Notify on failed/stuck runs

Many things can cause the training process to fail or get stuck:

hardware failure
power outage
programmatic error

At first, it may seem a relatively easy, however checking that everything is OK with the training run is proven to be a non-trivial task.

In some cases the training process may not even have a chance to notify about the failure. The process could also be stuck due to

network issues
filesystem I/O issues
etc

With this in mind, the following definition of failed process is used:

The Run is considered as failed if it hasn’t reported any progress in a predefined time-interval.

Once the progress is not reported for the given period of time, a notification will be sent to the enabled channels.

See how to set up the notification service and add notification channels here.

Run progress reporting SDK

Aim SDK provides interface for reporting Run progress. The Run class has now two methods: report_progress and report_successful_finish to report progress and successful finish respectively.
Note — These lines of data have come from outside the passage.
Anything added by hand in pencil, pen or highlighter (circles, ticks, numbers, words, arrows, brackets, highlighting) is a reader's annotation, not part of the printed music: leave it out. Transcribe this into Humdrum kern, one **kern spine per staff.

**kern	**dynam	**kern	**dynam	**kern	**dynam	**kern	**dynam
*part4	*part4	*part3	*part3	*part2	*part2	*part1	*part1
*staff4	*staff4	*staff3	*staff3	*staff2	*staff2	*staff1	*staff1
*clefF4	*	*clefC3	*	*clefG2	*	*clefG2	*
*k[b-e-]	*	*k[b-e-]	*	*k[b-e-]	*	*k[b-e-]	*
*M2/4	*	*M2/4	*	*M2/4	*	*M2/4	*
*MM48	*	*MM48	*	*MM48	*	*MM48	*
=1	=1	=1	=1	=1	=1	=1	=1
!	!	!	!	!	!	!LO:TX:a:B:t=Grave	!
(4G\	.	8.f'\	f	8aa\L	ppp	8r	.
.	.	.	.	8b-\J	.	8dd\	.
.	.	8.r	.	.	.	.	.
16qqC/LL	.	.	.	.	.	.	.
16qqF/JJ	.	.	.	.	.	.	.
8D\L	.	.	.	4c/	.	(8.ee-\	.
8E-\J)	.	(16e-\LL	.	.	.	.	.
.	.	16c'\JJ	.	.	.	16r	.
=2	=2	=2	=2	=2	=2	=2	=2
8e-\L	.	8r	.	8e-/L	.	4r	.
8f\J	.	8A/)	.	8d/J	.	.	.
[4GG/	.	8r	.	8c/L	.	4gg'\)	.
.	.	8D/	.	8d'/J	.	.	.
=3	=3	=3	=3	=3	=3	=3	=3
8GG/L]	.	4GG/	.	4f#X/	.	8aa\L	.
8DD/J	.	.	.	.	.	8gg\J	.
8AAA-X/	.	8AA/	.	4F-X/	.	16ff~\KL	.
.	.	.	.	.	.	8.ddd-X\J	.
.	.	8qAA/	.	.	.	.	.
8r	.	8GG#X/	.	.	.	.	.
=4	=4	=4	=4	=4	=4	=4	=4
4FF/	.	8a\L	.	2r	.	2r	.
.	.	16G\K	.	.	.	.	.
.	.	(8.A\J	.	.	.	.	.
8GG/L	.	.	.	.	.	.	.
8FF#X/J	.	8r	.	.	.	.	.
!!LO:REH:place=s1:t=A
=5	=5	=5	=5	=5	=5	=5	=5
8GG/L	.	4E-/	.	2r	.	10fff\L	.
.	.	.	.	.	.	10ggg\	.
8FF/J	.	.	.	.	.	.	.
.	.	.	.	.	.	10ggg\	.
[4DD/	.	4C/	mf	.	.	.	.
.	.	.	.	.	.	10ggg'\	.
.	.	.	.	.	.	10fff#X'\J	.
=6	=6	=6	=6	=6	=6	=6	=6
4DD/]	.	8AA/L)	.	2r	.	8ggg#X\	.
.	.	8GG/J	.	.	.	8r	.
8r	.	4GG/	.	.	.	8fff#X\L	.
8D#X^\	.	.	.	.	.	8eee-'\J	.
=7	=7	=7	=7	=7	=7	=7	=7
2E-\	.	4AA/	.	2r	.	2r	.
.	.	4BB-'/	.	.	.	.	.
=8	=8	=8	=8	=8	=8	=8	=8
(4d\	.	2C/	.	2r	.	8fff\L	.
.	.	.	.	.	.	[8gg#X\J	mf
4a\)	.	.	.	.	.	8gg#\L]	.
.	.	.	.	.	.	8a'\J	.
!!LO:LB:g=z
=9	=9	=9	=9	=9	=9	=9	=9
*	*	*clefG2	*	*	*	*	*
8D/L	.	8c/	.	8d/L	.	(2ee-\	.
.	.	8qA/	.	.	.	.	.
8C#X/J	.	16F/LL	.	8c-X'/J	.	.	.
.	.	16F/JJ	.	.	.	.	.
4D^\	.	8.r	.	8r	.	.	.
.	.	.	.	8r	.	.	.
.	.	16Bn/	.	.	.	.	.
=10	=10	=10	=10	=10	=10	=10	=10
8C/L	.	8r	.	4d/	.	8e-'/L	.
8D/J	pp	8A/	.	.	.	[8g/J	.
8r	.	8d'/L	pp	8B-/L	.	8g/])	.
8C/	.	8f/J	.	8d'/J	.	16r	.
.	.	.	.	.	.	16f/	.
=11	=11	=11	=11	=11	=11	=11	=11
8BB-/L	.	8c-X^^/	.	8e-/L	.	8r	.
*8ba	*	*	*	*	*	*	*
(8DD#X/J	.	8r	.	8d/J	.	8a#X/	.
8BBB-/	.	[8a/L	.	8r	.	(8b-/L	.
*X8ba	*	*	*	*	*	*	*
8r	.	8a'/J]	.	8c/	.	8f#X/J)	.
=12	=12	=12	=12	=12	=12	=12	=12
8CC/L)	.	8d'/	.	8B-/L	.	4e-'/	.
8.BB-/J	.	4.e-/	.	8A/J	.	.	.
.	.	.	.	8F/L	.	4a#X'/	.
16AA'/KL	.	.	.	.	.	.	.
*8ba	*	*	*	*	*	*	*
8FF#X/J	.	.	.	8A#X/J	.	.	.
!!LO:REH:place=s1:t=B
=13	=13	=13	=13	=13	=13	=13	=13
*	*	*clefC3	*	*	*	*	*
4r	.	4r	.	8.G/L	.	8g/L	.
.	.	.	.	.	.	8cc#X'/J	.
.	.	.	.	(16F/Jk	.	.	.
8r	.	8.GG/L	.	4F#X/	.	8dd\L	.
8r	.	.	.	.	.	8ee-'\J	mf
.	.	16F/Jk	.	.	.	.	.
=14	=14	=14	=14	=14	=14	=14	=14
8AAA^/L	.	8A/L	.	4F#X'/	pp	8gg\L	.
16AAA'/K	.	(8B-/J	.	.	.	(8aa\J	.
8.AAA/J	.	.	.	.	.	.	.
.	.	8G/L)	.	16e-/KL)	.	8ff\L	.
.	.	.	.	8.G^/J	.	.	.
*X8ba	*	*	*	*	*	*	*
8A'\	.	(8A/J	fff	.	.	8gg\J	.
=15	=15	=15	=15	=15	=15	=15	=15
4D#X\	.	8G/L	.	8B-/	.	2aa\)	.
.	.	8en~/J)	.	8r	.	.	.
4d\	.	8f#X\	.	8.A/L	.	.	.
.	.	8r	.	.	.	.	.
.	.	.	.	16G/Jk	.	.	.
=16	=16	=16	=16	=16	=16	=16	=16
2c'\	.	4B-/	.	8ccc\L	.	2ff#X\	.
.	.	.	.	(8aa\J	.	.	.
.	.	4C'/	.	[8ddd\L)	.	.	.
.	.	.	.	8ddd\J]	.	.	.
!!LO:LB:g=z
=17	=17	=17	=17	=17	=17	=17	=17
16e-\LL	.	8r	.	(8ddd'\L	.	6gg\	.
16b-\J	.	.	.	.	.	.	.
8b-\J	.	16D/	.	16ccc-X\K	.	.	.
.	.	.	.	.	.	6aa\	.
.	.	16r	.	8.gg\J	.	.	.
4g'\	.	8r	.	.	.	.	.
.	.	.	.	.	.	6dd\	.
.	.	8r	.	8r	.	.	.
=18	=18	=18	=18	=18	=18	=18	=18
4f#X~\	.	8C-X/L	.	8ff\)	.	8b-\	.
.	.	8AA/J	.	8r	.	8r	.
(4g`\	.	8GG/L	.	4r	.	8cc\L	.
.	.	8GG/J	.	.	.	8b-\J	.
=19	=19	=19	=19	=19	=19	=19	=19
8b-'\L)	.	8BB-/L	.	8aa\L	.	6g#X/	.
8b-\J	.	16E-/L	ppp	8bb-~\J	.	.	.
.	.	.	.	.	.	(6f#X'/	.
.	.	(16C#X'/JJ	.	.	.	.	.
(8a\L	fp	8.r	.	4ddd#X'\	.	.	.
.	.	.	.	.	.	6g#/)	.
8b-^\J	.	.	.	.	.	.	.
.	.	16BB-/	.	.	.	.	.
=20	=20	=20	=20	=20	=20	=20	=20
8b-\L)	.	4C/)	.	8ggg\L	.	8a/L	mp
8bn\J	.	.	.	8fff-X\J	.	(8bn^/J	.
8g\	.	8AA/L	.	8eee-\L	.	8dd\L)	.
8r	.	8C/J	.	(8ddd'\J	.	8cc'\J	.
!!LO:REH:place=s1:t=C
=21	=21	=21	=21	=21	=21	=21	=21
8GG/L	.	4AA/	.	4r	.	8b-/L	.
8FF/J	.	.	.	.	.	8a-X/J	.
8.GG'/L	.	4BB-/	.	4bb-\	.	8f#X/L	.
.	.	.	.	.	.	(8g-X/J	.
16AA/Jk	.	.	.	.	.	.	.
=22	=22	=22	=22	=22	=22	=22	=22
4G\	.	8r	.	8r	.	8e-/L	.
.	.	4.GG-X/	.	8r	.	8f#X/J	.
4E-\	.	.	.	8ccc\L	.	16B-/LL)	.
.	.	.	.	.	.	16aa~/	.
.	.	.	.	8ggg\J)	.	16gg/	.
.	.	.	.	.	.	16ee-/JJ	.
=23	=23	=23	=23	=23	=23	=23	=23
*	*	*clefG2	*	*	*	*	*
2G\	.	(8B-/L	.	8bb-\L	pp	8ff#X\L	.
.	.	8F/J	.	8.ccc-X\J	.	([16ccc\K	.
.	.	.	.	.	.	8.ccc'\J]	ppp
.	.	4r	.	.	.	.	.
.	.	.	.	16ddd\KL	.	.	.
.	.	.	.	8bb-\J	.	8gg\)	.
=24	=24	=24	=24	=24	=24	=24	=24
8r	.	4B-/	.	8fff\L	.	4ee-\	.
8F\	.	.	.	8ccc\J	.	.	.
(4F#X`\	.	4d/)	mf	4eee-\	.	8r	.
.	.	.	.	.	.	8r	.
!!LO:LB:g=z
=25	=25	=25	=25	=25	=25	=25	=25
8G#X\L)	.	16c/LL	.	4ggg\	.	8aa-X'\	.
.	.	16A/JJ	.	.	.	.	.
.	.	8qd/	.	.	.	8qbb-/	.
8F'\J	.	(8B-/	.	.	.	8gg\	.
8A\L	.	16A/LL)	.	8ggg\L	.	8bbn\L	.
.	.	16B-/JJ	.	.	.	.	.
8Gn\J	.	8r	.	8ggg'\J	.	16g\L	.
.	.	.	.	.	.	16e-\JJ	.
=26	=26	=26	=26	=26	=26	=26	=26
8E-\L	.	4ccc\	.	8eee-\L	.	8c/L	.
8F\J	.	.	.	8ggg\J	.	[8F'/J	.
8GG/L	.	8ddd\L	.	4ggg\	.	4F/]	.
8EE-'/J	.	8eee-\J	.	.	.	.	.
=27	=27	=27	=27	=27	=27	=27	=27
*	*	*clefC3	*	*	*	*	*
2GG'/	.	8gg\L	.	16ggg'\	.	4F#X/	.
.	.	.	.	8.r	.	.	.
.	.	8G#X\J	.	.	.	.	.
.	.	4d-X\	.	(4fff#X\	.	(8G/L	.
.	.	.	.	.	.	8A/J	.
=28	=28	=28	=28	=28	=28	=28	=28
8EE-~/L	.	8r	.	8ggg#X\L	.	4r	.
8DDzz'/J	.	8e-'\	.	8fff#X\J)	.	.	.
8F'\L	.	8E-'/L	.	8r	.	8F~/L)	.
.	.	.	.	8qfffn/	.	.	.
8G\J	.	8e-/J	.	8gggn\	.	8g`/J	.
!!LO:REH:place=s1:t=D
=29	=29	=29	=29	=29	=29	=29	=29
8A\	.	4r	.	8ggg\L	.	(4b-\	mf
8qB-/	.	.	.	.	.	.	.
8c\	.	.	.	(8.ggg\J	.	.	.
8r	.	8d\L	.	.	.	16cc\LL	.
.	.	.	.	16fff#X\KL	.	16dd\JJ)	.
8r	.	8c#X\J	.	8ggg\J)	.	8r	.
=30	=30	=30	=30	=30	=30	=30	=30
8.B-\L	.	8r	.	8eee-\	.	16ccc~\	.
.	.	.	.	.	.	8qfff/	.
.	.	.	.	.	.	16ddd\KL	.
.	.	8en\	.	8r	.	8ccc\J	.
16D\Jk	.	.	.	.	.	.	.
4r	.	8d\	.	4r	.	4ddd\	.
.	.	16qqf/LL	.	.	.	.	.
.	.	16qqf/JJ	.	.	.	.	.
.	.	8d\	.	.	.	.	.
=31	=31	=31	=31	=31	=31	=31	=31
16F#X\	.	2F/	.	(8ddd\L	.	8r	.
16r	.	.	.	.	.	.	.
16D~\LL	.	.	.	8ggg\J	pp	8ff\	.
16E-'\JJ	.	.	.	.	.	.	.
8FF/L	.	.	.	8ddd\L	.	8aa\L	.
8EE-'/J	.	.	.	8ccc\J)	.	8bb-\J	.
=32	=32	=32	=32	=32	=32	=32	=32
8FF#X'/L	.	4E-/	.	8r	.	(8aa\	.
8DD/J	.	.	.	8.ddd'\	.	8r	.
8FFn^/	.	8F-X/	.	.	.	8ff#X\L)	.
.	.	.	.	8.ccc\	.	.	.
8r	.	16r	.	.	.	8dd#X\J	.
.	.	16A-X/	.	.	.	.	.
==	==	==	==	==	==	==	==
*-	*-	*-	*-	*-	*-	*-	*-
Here’s a small code snippet showing how Run.report_progress() method can be integrated in the training loop.

from aim import Run

# prep dataset and model
...
aim_run = Run()

for epoch in range(num_epochs):
    for i, (images, labels) in enumerate(train_loader):
        images = images.to(device)
        labels = labels.to(device)

        # Forward pass
        outputs = model(images)
        loss = criterion(outputs, labels)

        # Report progress assuming each iteration shoud take less than 3 sec.
        aim_run.report_progress(expect_next_in=3)

        # Backward and optimize
        optimizer.zero_grad()
        loss.backward()
        optimizer.step()

        if i % 30 == 0:
            # Track data with aim
            aim_run.track(loss.item(), name='loss', epoch=epoch)

...
# Training is done, report success
aim_run.report_successful_finish()

report_progress() takes an ETA (in seconds) of the next anticipated progress report call.

Detailed description of interfaces is available in aim SDK reference.

Note

Additional grace period of 100s is enabled to compensate for possible hardware (e.g. filesystem) latency.